Two companies will bring 2,500 migrant workers to British farms after the UK leaves the EU, says the government.
The pilot seasonal workers scheme will be operated by Concordia (UK) and Pro-Force – pending their successful application for a sponsor licence.
It means fruit and vegetable growers will be able to employ non-EU migrant workers for seasonal work for up to six months at a time.
Up to 2,500 workers from outside the EU will be able to come to the UK each year, supporting the sector during peak production periods.
The pilot will start in the spring of 2019 and will run until the end of December 2020.
Details about how UK farmers can participate will be published in the new year.

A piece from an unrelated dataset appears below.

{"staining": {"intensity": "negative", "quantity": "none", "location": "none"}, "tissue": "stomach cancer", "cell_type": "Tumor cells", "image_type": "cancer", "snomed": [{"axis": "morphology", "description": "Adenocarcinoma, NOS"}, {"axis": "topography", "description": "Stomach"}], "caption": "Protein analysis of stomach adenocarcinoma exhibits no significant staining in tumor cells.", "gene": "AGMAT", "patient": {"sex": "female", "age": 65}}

The NFU has calculated that 70,000-80,000 seasonal workers are needed each year to harvest fresh produce in the UK – but some 13% of positions went unfilled last year.
The two selected companies will manage the selection and placement of workers on UK farms – and will be required to ensure all regions benefit from this pilot.
Pro-Force chief executive Matt Jarrett said his company’s selection was testament to its work to protect workers from the dangers of modern day slavery and other labour abuses.
“Rising incomes within the EU, unfavourable exchange rates and recent uncertainty over the future have combined to make the UK a far less attractive destination for unskilled workers,” he said.
“This has had a direct impact on our fresh produce growers, impairing their ability pick produce and remain competitive in the international market.”
Mr Jarrett said that the Pro-Force proposals, accepted by Defra and the Home Office, had clearly shown how workers would be protected, migration managed and efficiencies maximised.
Although the pilot only allowed 2,500 visas, the ultimate aim was to provide the foundations for the government to design a larger scheme beyond the two-year pilot.
“We look forward to working with Defra, the Home Office and employers in the coming years to deliver a successful scheme.”
The announcement was also welcomed by the Association of Labour Providers (ALP), which represents employment agencies who supply temporary workers.
ALP chief executive David Camp said: “The government’s focus on addressing modern slavery and other risks to workers’ welfare are welcome features of the pilot.
“The ALP looks forward to supporting our members during the pilot and in seeing the scheme expand to address the scale of labour shortages faced by our industry.”